Elle a déclaré: «Ils m’ont dit qu’il n’était pas de leur responsabilité d’assurer une transition en douceur vers le secondaire, mais ils ont complètement manqué le fait que sans diagnostic, cela rend le processus d’en avoir un très difficile.

«J’étais au courant des listes d’attente et du processus CAMHS avant d’y entrer et j’en sais donc plus que la plupart des gens, donc cela doit être incroyablement effrayant pour ceux qui le traversent pour la première fois.

«Le comportement de Jamie n’est pas incroyablement difficile, mais pour ceux qui éprouvent des difficultés et attendent qu’ils vous contactent, cela doit être absolument destructeur – beaucoup de ces personnes n’auront pas la confiance nécessaire pour écrire des lettres et téléphoner à se plaindre.

«Le problème est qu’il n’y a qu’une seule organisation qui gère tous ces renvois et qu’elle traverse donc un goulot d’étranglement.

«Cela n’a rien à voir avec les infirmières et les psychiatres eux-mêmes, c’est le système lui-même qui doit changer parce qu’il y a sûrement d’autres départements qui peuvent évaluer si les enfants sont autistes ou atteints de TDAH?»

En réponse, un porte-parole du NHS Forth Valley a déclaré: «Le NHS Forth Valley travaille en étroite collaboration avec les trois départements d’éducation des autorités locales qui utilisent un système à plusieurs niveaux d’intervention et de soutien qui ne dépend pas d’un diagnostic formel.
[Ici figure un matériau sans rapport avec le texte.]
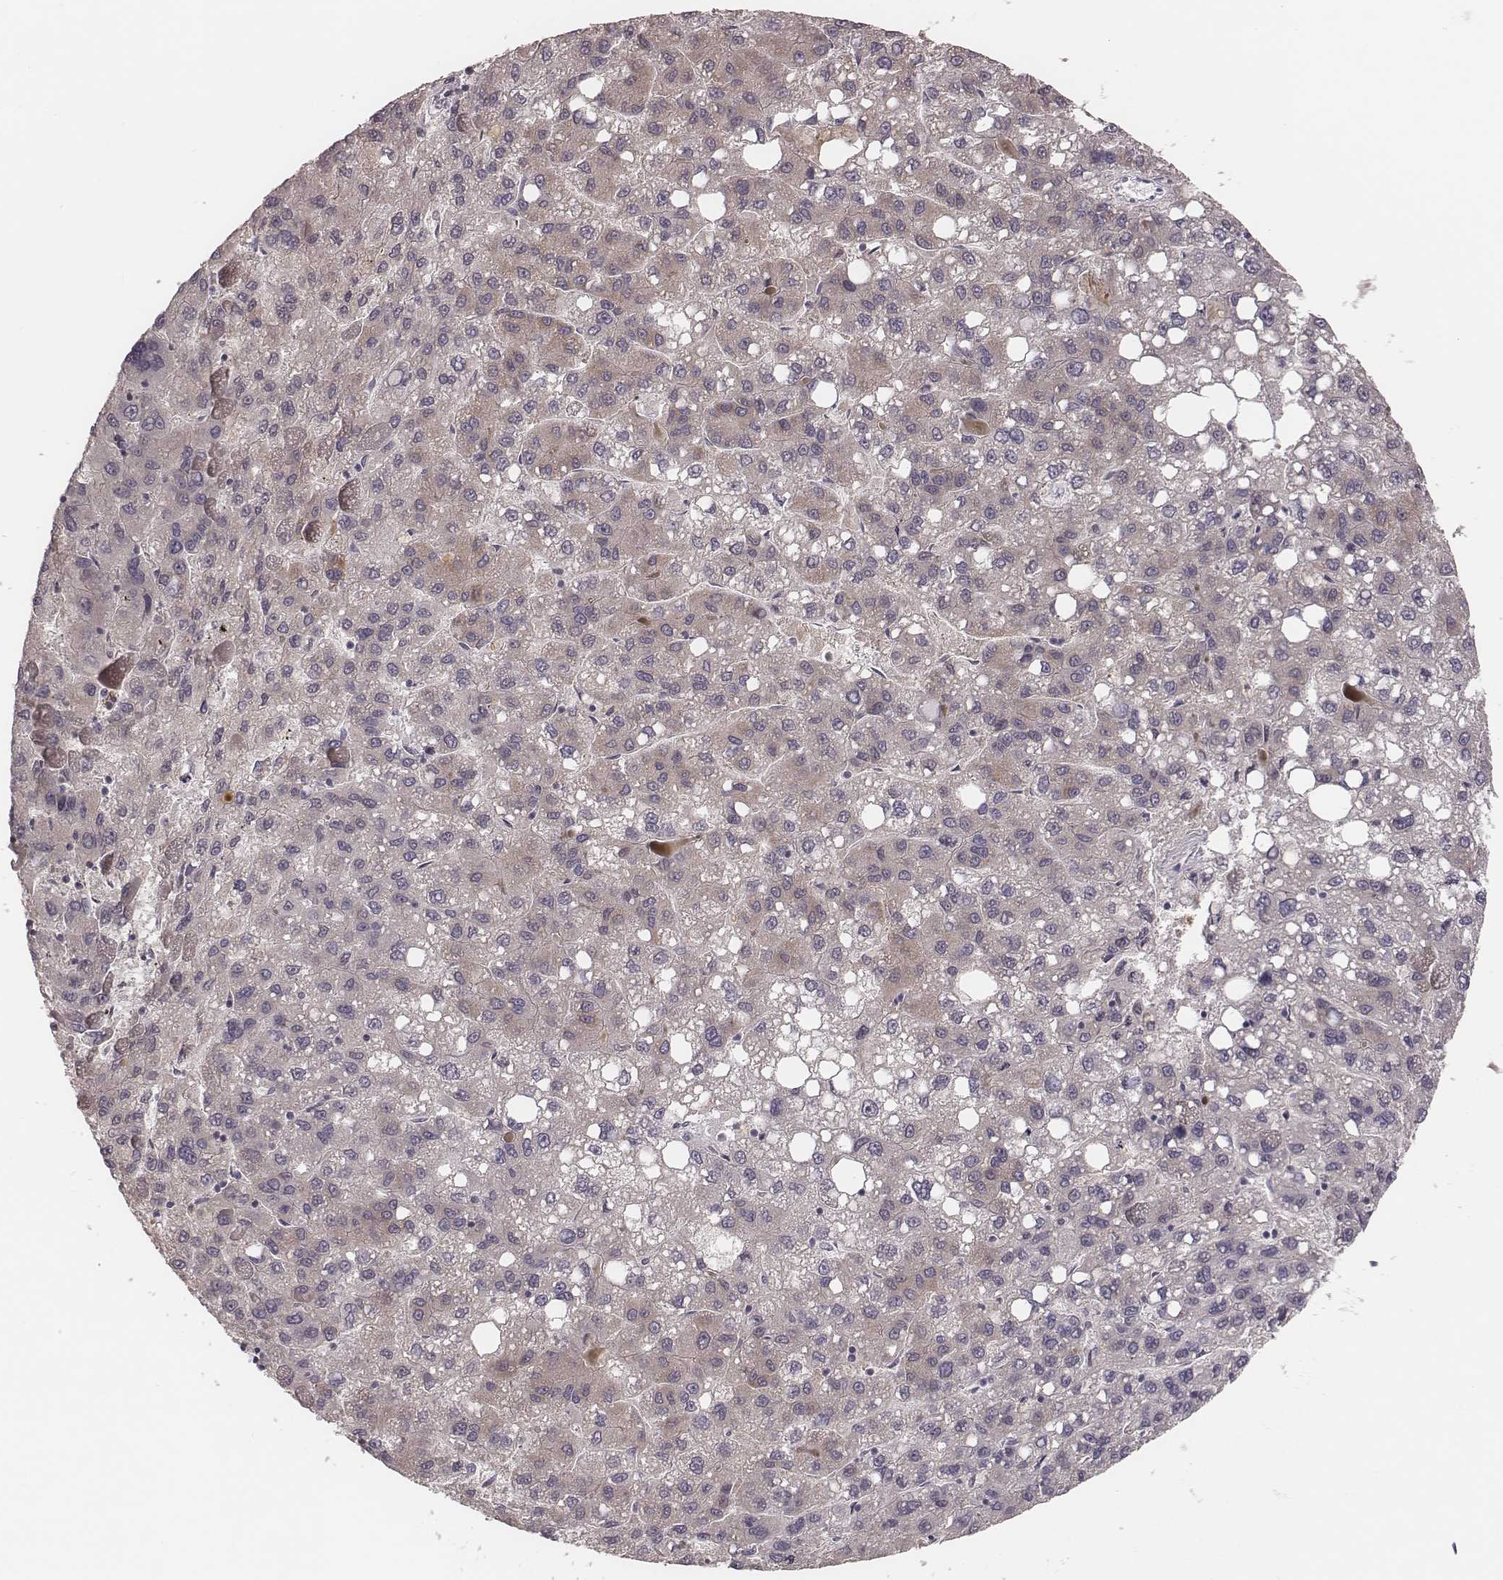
{"staining": {"intensity": "weak", "quantity": "25%-75%", "location": "cytoplasmic/membranous"}, "tissue": "liver cancer", "cell_type": "Tumor cells", "image_type": "cancer", "snomed": [{"axis": "morphology", "description": "Carcinoma, Hepatocellular, NOS"}, {"axis": "topography", "description": "Liver"}], "caption": "Human liver cancer stained with a brown dye shows weak cytoplasmic/membranous positive positivity in approximately 25%-75% of tumor cells.", "gene": "P2RX5", "patient": {"sex": "female", "age": 82}}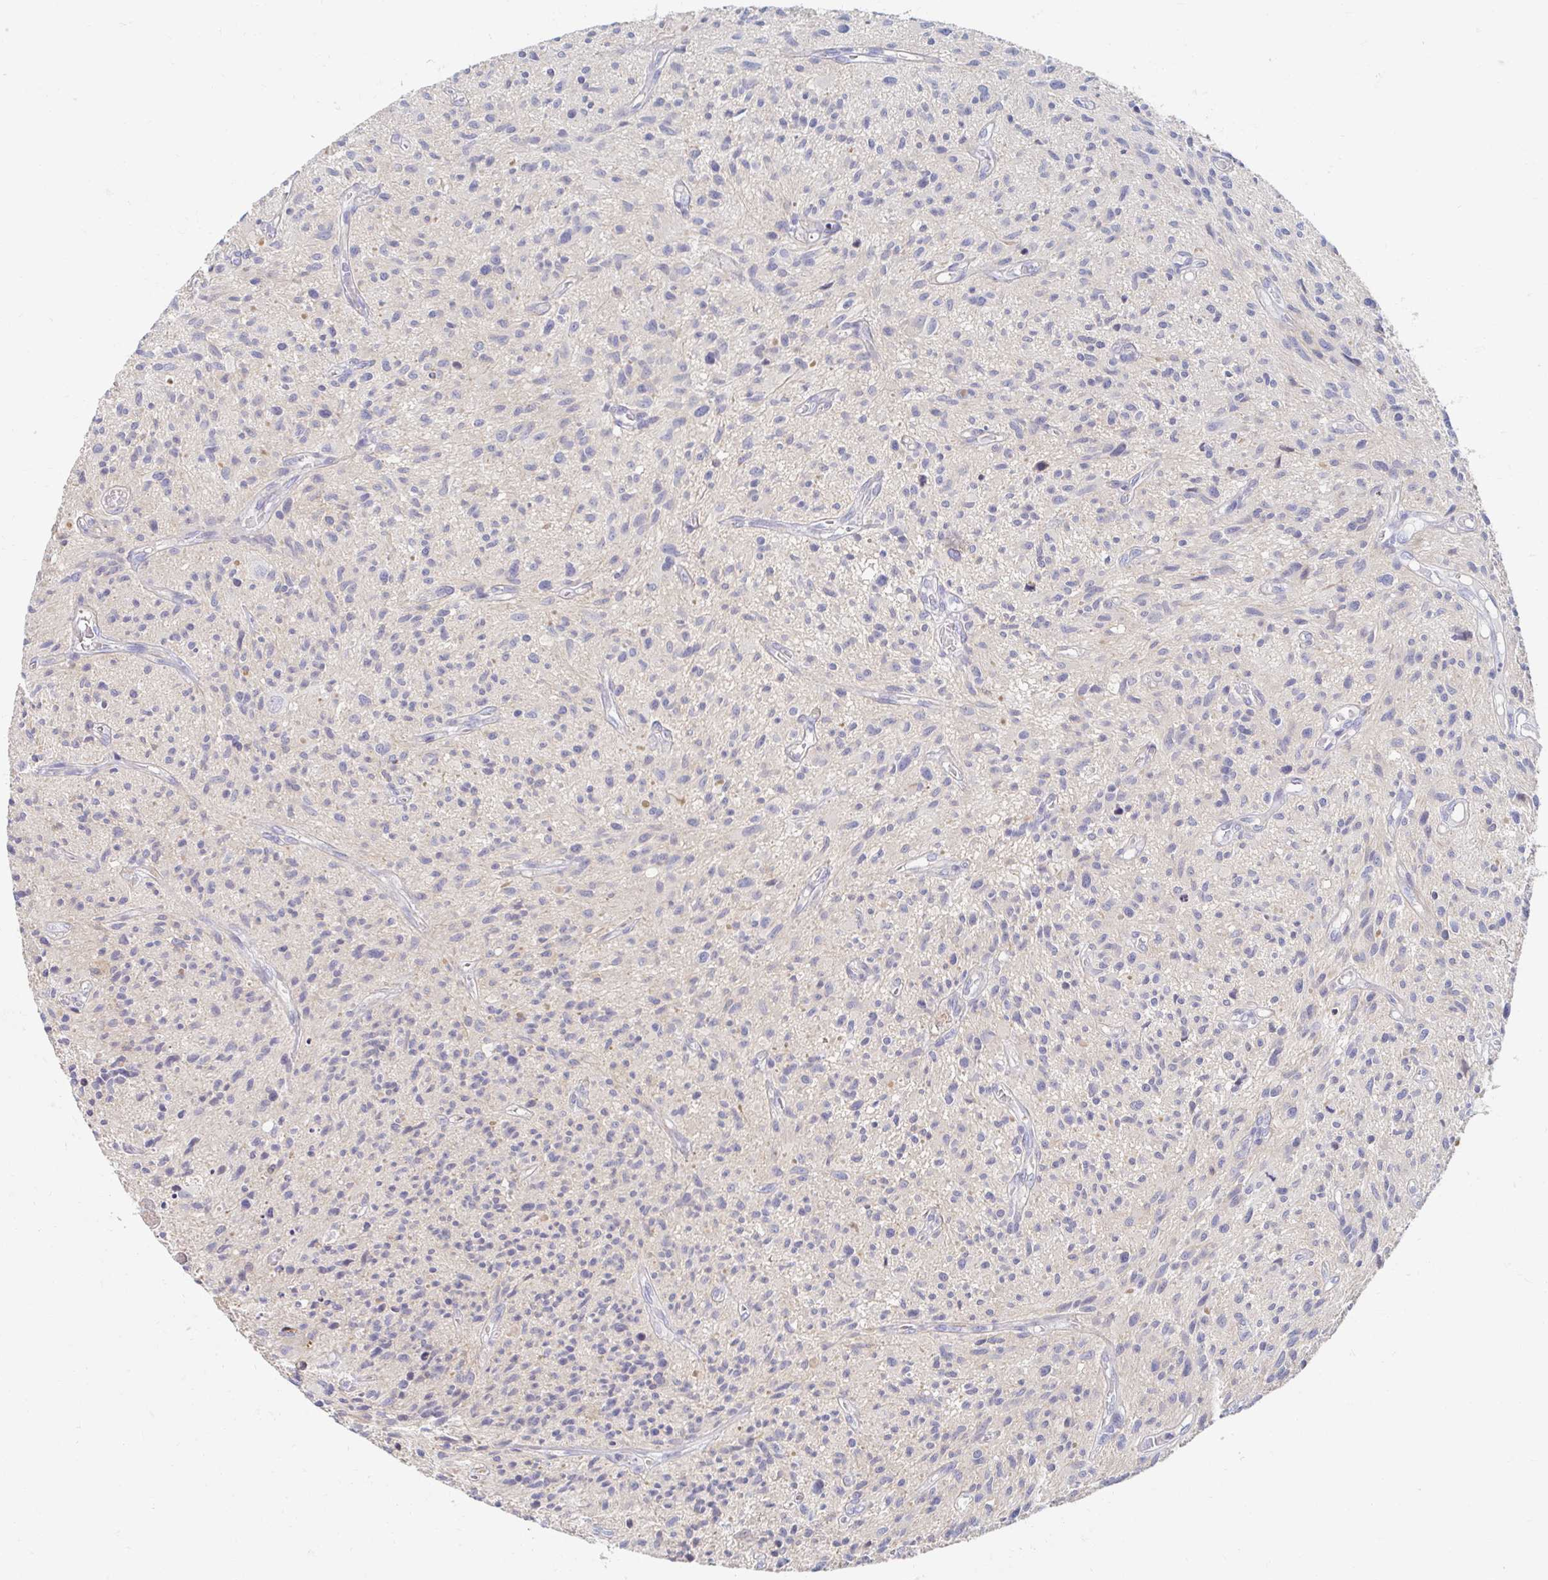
{"staining": {"intensity": "negative", "quantity": "none", "location": "none"}, "tissue": "glioma", "cell_type": "Tumor cells", "image_type": "cancer", "snomed": [{"axis": "morphology", "description": "Glioma, malignant, High grade"}, {"axis": "topography", "description": "Brain"}], "caption": "DAB immunohistochemical staining of glioma shows no significant positivity in tumor cells.", "gene": "MYLK2", "patient": {"sex": "male", "age": 75}}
«Nous, à CAMHS, sommes conscients que de nombreux enfants bénéficient de ressources éducatives supplémentaires et d’un soutien qui n’ont pas de diagnostic formel, et nous ne savons pas qu’un service d’éducation local insisterait sur un diagnostic pour aider un jeune en transition vers l’école secondaire.

«Le paysage de l’évaluation des enfants atteints de troubles neuro-développementaux est complexe.

«Le gouvernement écossais a révisé la spécification de service pour les troubles du développement neurologique après les recommandations du groupe de travail sur la santé mentale suite au rapport sur les renvois rejetés.

«Ce rapport recommandait l’élaboration d’une norme de service spécifique pour les enfants et les jeunes qui ont besoin de soutien pour des problèmes de neurodéveloppement mais qui peuvent ne pas répondre aux critères de santé mentale du CAMHS.